Task statement: Please change "common name" to "vernacular name" in the data from its first line through the line containing "family: Hirundinidae", and write that part out again with nothing else altered.

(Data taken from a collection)
^^^^^^^^
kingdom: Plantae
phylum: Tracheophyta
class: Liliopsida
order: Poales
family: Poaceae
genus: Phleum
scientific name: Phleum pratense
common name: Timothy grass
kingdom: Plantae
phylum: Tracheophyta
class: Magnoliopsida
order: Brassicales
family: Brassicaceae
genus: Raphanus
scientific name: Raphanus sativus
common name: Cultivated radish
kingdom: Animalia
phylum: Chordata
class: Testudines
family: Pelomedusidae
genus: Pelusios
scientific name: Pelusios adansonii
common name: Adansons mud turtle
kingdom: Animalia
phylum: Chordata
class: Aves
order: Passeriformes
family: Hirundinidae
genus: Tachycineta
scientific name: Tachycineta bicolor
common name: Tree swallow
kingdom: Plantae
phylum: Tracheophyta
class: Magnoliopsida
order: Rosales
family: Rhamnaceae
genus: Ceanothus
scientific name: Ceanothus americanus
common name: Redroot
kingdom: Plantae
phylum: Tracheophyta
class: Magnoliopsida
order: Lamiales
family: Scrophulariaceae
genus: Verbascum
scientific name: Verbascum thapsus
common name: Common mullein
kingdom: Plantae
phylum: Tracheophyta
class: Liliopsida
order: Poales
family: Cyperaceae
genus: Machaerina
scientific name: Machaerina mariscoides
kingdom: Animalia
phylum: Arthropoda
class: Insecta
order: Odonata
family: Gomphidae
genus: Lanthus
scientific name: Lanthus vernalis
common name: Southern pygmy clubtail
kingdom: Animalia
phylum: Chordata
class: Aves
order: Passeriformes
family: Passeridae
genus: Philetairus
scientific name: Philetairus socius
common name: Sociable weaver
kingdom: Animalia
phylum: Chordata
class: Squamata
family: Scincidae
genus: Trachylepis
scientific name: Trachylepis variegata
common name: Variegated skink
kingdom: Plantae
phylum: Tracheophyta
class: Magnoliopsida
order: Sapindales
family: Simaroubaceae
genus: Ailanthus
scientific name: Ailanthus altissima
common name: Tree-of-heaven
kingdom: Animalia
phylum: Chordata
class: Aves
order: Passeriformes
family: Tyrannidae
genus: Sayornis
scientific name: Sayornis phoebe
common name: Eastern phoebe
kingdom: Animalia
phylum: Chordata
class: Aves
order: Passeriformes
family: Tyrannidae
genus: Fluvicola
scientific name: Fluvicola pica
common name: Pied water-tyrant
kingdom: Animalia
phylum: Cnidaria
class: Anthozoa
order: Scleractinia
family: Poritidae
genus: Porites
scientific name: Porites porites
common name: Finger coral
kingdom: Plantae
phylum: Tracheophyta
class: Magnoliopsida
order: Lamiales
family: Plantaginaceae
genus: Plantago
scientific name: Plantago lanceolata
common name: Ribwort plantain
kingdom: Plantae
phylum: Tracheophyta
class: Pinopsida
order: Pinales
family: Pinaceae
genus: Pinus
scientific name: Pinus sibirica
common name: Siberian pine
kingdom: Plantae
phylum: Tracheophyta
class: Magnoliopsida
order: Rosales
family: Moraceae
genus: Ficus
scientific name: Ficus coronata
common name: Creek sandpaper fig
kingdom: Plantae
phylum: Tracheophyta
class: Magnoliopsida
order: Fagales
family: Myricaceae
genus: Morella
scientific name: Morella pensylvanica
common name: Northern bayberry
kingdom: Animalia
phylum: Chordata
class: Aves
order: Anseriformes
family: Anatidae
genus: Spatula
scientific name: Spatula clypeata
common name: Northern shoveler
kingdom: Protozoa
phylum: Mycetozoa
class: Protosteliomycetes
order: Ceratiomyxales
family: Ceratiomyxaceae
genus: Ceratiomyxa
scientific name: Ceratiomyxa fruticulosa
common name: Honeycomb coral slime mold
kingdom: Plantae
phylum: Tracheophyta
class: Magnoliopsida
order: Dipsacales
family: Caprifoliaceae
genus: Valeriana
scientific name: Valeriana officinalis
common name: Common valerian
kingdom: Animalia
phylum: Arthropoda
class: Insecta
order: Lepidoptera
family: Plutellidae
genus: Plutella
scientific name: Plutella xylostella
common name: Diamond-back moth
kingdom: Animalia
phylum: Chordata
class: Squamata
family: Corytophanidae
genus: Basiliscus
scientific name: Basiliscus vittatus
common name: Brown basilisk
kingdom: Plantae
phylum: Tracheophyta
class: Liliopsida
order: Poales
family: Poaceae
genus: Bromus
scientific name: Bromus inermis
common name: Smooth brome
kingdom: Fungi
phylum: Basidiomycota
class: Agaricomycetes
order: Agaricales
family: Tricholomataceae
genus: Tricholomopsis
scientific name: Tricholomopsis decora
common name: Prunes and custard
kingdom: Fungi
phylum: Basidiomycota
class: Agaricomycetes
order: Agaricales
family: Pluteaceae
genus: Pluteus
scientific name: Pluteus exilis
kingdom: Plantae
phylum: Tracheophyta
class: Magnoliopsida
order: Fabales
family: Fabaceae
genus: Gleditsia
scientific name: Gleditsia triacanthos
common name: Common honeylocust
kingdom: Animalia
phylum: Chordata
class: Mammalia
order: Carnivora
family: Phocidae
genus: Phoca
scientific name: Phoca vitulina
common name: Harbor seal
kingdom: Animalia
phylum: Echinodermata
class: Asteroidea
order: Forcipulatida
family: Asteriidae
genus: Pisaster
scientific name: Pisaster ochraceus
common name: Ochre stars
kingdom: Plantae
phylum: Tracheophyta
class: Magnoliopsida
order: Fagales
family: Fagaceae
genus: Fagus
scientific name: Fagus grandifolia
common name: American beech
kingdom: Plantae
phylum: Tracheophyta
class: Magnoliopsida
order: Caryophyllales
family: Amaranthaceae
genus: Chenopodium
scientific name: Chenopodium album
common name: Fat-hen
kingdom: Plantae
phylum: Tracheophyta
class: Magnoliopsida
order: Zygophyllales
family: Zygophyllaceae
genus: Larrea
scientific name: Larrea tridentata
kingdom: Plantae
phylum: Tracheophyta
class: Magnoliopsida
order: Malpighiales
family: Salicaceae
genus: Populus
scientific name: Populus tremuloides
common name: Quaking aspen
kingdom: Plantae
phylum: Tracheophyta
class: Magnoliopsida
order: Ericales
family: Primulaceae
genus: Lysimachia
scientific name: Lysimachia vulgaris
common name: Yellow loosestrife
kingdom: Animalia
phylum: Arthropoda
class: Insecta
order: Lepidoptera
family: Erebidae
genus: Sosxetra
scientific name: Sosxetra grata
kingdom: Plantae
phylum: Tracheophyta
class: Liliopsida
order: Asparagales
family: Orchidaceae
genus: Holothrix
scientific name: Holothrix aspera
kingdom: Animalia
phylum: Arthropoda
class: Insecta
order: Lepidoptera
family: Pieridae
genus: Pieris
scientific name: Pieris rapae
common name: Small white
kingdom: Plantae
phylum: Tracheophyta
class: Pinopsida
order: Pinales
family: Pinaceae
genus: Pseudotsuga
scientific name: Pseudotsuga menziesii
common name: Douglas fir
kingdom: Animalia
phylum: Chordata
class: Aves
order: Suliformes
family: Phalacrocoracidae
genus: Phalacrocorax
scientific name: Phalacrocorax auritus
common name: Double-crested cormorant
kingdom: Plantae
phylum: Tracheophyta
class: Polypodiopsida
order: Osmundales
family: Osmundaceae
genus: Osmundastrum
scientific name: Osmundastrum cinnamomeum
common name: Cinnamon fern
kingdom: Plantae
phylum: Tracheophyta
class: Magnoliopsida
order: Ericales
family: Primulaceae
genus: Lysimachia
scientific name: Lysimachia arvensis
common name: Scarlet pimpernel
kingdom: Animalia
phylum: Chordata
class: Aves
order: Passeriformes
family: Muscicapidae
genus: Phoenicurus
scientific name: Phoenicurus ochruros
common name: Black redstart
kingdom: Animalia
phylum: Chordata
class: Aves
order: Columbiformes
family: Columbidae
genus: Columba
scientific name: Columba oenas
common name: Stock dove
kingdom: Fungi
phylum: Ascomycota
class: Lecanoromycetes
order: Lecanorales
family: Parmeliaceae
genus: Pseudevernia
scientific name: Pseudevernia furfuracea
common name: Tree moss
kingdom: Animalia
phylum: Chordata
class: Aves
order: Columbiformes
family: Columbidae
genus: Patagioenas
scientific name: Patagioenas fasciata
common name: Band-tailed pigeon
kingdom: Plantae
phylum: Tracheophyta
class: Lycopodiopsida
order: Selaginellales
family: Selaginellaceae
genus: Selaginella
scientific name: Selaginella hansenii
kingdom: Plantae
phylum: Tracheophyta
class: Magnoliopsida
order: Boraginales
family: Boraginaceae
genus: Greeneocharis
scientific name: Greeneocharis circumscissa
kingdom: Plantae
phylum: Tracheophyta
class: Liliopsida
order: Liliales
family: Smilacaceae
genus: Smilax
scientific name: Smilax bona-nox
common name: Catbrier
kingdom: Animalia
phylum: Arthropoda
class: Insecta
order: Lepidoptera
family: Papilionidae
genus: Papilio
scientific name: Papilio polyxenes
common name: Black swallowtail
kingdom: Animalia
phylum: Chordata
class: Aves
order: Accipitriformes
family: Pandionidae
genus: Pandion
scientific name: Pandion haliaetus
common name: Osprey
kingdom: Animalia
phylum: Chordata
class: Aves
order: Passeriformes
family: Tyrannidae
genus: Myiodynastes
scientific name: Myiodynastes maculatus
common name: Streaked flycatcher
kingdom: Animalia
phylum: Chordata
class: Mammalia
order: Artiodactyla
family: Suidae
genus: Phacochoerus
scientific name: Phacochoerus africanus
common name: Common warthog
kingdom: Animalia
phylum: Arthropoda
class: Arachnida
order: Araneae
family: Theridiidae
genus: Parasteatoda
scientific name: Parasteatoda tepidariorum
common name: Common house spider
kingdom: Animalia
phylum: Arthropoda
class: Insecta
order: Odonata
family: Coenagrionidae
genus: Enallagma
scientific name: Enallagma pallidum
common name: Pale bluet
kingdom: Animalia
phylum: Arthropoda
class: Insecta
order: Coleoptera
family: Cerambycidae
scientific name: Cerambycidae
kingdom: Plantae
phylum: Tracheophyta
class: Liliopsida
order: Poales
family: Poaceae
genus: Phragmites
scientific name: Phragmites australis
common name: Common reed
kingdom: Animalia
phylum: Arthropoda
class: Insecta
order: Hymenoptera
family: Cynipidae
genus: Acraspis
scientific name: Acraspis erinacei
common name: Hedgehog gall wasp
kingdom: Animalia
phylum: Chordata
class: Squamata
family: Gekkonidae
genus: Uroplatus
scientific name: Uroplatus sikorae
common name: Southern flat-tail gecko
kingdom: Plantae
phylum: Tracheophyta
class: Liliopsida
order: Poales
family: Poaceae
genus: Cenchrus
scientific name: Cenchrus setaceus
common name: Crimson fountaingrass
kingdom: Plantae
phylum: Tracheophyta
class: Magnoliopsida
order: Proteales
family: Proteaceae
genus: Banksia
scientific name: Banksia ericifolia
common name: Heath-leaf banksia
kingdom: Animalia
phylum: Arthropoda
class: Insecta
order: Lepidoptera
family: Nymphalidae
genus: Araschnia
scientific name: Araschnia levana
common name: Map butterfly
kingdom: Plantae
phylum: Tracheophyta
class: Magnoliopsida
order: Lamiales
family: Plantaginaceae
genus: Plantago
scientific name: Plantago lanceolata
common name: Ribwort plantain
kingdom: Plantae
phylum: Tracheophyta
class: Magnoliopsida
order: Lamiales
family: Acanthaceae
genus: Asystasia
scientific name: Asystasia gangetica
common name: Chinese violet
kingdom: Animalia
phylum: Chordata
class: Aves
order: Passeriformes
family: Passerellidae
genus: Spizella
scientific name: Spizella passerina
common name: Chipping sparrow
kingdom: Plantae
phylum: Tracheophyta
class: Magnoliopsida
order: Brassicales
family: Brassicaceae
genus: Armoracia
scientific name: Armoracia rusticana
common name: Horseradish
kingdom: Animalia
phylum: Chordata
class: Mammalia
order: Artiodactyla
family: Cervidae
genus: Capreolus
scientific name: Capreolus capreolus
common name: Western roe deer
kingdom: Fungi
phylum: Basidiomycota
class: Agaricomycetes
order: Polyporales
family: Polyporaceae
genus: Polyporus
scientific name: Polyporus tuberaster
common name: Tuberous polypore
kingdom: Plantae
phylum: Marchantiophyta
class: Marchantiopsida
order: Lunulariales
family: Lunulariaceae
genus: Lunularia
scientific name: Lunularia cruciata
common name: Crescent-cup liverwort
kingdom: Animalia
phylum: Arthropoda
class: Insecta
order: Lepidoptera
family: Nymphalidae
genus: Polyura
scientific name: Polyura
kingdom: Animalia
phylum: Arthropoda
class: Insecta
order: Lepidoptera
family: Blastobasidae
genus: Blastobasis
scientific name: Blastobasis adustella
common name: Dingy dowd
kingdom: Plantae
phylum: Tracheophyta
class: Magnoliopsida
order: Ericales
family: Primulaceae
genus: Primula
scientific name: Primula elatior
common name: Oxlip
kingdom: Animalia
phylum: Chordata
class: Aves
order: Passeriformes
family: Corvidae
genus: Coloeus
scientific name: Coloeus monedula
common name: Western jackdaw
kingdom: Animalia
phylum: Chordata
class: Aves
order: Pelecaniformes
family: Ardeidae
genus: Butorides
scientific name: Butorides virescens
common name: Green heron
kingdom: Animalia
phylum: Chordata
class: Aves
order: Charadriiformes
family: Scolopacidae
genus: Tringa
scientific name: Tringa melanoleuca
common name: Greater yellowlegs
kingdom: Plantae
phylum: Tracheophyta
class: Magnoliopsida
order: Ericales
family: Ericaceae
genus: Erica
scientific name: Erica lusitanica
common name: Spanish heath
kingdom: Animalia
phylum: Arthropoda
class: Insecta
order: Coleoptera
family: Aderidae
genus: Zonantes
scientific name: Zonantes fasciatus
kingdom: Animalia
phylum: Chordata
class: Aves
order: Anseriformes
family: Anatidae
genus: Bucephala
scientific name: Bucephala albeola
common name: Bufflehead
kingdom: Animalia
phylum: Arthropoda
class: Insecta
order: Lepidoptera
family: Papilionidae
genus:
^^^^^^^^
Solution for this problem:
kingdom: Plantae
phylum: Tracheophyta
class: Liliopsida
order: Poales
family: Poaceae
genus: Phleum
scientific name: Phleum pratense
vernacular name: Timothy grass
kingdom: Plantae
phylum: Tracheophyta
class: Magnoliopsida
order: Brassicales
family: Brassicaceae
genus: Raphanus
scientific name: Raphanus sativus
vernacular name: Cultivated radish
kingdom: Animalia
phylum: Chordata
class: Testudines
family: Pelomedusidae
genus: Pelusios
scientific name: Pelusios adansonii
vernacular name: Adansons mud turtle
kingdom: Animalia
phylum: Chordata
class: Aves
order: Passeriformes
family: Hirundinidae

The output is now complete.